Iovine is looking to “fix the entire ecosystem,” from headphones and sound files to computers. In 2008, he founded Beats Electronics with music producer Dr. Dre, and partnered with Monster Cable (a high-performance cable manufacturer) to launch Beats by Dr. Dre, a line of high-end headphones. Thanks to positive reviews and celebrity endorsements—Katie Holmes and the NBA’s LeBron James have been photographed with them—kids raised on MP3s were soon ditching their $10 earbuds. But there’s no sense paying up to $400 for headphones if they’re going to be plugged into a computer—which is how almost 90 per cent of people aged 18 to 24 listen to music, says Iovine. That’s why this week, Beats and Hewlett-Packard are launching the Envy 17, a notebook that comes with an in-built subwoofer.

Selling a computer for its sound system is a departure, since “laptops were never designed to reproduce music,” Monster’s Noel Lee told Maclean’s. “They were designed for word processing, spreadsheets, to answer your email.” And as they’ve gotten smaller and lighter, the quality of built-in speakers has suffered: a computer’s whirring and whistling insides can be hostile to sound. Trying to enjoy music on most computers, Iovine says, is like “taking a Beatles remaster and playing it through a portable television.”

Of course, audiophiles have been saying this for years; an array of headphones, speakers and other equipment already exists to get the most out of digital sound. (Richard Bowden of Toronto’s Bay Bloor Radio recommends Bose computer speakers.) Iovine, though, is looking for an answer that doesn’t sacrifice portability—and so entices young people. Last year, HP introduced its premium Envy notebooks (the newest models, including the Envy 17, are being launched this week). Creating the line “wasn’t just about upgrading the speakers and the amplifier; we looked at the entire architecture” of the computer, says Carlos Montalvo, a vice-president at HP. For one thing, the audio signal was completely isolated “from the source, all the way to line out.” To clear space for the built-in speakers, which are on opposite sides of the notebook, other components had to be minimized. Specially designed Beats Audio software lets users play with audio levels and settings. The digital signal processor was even tuned to mimic Dre’s in-studio sound, but the notebooks are not just for “urban music,” Montalvo says.

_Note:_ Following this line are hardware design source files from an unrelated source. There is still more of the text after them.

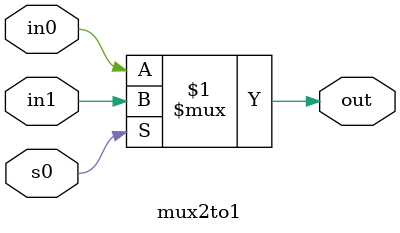
<source format=v>
module mux2to1
(
        input in0,
        input in1,
        input s0,
        output out
);
        assign out = (s0) ? in1 : in0;
endmodule

</source>
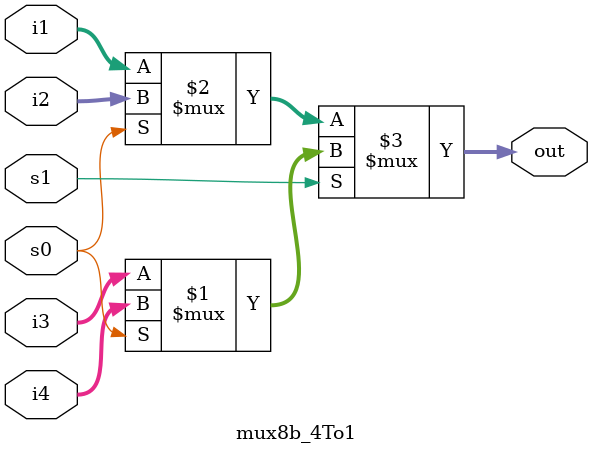
<source format=v>
`timescale 1ns / 1ps


module mux8b_4To1 ( 
    input [7:0] i1, 
    input [7:0] i2, 
    input [7:0] i3, 
    input [7:0] i4, 
    input s0, s1,
    output [7:0] out); 

 assign out = s1 ? (s0 ? i4 : i3) : (s0 ? i2 : i1); 

endmodule

</source>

Tech sites have generally given the Envy models good reviews, while noting their flaws. CNET praised its slim body and powerful components, noting it’s “very expensive” (the Envy 15 sells for $2,200); as for the sound system, Beats Audio will “even make a pair of regular iPod earphones sound amazing,” said PC Magazine (the sound improves when connected to high-quality headphones or speakers). Still, it’s a challenge to squeeze so many bells and whistles into a laptop. The Envy 15’s palm rest got “uncomfortably hot,” Engadget wrote, “perhaps a result of the very thin design and performance parts.” Then there is the inevitably short battery life.

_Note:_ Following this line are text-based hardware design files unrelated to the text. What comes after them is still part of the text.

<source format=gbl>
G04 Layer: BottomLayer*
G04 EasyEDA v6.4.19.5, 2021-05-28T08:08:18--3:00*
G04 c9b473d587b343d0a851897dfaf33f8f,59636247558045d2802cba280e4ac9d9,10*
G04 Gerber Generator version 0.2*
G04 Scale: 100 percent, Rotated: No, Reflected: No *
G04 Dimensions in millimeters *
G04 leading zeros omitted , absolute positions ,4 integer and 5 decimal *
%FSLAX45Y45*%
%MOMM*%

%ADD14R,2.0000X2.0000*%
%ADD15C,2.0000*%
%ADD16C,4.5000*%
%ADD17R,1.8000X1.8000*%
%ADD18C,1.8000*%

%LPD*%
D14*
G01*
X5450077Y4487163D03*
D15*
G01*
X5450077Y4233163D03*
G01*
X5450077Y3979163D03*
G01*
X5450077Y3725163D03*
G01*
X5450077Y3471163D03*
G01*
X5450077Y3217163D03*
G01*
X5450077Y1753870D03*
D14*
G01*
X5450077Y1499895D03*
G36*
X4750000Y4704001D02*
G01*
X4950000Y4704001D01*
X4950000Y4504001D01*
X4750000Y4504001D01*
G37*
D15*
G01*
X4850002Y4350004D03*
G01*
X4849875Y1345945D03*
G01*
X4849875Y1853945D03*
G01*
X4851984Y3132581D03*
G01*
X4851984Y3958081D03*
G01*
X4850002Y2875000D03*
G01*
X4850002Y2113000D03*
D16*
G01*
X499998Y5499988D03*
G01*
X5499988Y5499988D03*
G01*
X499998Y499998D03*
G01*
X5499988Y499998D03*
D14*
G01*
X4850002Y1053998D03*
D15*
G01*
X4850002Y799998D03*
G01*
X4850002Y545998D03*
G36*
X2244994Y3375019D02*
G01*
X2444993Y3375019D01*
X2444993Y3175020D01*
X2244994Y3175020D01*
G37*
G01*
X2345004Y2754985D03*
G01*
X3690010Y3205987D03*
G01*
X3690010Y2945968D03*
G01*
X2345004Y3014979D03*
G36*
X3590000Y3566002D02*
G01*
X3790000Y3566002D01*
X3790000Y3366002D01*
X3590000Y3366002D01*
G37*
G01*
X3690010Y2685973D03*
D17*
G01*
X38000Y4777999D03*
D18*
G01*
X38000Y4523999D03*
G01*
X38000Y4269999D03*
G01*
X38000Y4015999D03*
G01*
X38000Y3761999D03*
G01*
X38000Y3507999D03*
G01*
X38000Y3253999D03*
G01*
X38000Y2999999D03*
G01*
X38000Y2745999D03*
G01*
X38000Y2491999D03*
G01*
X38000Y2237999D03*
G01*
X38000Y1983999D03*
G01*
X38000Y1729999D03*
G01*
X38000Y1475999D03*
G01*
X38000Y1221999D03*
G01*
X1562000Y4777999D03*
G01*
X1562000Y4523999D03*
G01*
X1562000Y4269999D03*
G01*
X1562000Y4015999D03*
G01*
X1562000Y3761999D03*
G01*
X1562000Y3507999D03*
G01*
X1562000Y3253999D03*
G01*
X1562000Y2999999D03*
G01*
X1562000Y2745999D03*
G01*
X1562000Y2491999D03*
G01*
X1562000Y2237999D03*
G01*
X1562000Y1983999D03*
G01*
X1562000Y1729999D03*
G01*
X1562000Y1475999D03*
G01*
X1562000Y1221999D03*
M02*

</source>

In overhauling digital music, computers and headphones are merely part of the solution. “Your listening system is only as good as your weakest link,” Iovine says. And most music is heard on the MP3 platform, says Sandy Pearlman, the famed producer behind such classics as Blue Öyster Cult’s (Don’t Fear) the Reaper, and a visiting professor at McGill University’s Schulich School of Music. “This platform is promiscuous and gets music around for nothing, which is good and bad, but it doesn’t get it around sounding very good,” he says. MP3 files are compressed so we can pack thousands of songs onto a laptop or iPod and trade them online, but some of the information, and therefore sound quality, is lost.

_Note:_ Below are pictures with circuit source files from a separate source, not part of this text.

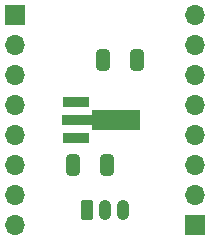
<source format=gbr>
%TF.GenerationSoftware,KiCad,Pcbnew,7.0.6*%
%TF.CreationDate,2023-08-24T15:38:01-04:00*%
%TF.ProjectId,t04mini,7430346d-696e-4692-9e6b-696361645f70,rev?*%
%TF.SameCoordinates,Original*%
%TF.FileFunction,Soldermask,Bot*%
%TF.FilePolarity,Negative*%
%FSLAX46Y46*%
G04 Gerber Fmt 4.6, Leading zero omitted, Abs format (unit mm)*
G04 Created by KiCad (PCBNEW 7.0.6) date 2023-08-24 15:38:01*
%MOMM*%
%LPD*%
G01*
G04 APERTURE LIST*
G04 Aperture macros list*
%AMRoundRect*
0 Rectangle with rounded corners*
0 $1 Rounding radius*
0 $2 $3 $4 $5 $6 $7 $8 $9 X,Y pos of 4 corners*
0 Add a 4 corners polygon primitive as box body*
4,1,4,$2,$3,$4,$5,$6,$7,$8,$9,$2,$3,0*
0 Add four circle primitives for the rounded corners*
1,1,$1+$1,$2,$3*
1,1,$1+$1,$4,$5*
1,1,$1+$1,$6,$7*
1,1,$1+$1,$8,$9*
0 Add four rect primitives between the rounded corners*
20,1,$1+$1,$2,$3,$4,$5,0*
20,1,$1+$1,$4,$5,$6,$7,0*
20,1,$1+$1,$6,$7,$8,$9,0*
20,1,$1+$1,$8,$9,$2,$3,0*%
%AMFreePoly0*
4,1,9,5.362500,-0.866500,1.237500,-0.866500,1.237500,-0.450000,-1.237500,-0.450000,-1.237500,0.450000,1.237500,0.450000,1.237500,0.866500,5.362500,0.866500,5.362500,-0.866500,5.362500,-0.866500,$1*%
G04 Aperture macros list end*
%ADD10R,2.300000X0.900000*%
%ADD11FreePoly0,0.000000*%
%ADD12RoundRect,0.250000X-0.265000X-0.615000X0.265000X-0.615000X0.265000X0.615000X-0.265000X0.615000X0*%
%ADD13O,1.030000X1.730000*%
%ADD14R,1.700000X1.700000*%
%ADD15O,1.700000X1.700000*%
%ADD16RoundRect,0.250000X-0.325000X-0.650000X0.325000X-0.650000X0.325000X0.650000X-0.325000X0.650000X0*%
G04 APERTURE END LIST*
D10*
%TO.C,U2*%
X133440000Y-113260000D03*
D11*
X133527500Y-111760000D03*
D10*
X133440000Y-110260000D03*
%TD*%
D12*
%TO.C,J3*%
X134390000Y-119380000D03*
D13*
X135890000Y-119380000D03*
X137390000Y-119380000D03*
%TD*%
D14*
%TO.C,J2*%
X143510000Y-120650000D03*
D15*
X143510000Y-118110000D03*
X143510000Y-115570000D03*
X143510000Y-113030000D03*
X143510000Y-110490000D03*
X143510000Y-107950000D03*
X143510000Y-105410000D03*
X143510000Y-102870000D03*
%TD*%
D14*
%TO.C,J1*%
X128270000Y-102870000D03*
D15*
X128270000Y-105410000D03*
X128270000Y-107950000D03*
X128270000Y-110490000D03*
X128270000Y-113030000D03*
X128270000Y-115570000D03*
X128270000Y-118110000D03*
X128270000Y-120650000D03*
%TD*%
D16*
%TO.C,C2*%
X135685000Y-106680000D03*
X138635000Y-106680000D03*
%TD*%
%TO.C,C1*%
X133145000Y-115570000D03*
X136095000Y-115570000D03*
%TD*%
M02*

</source>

The industry is looking to improve digital files: Apple is using Advanced Audio Coding (AAC) in its iTunes store and elsewhere, which has better sound quality. Even better is a lossless format like FLAC, which creates a much larger file but stores a CD track without losing information. But the key step is retraining a generation in how music is supposed to sound. “I have no doubt people want quality,” Iovine says. “They just don’t know.”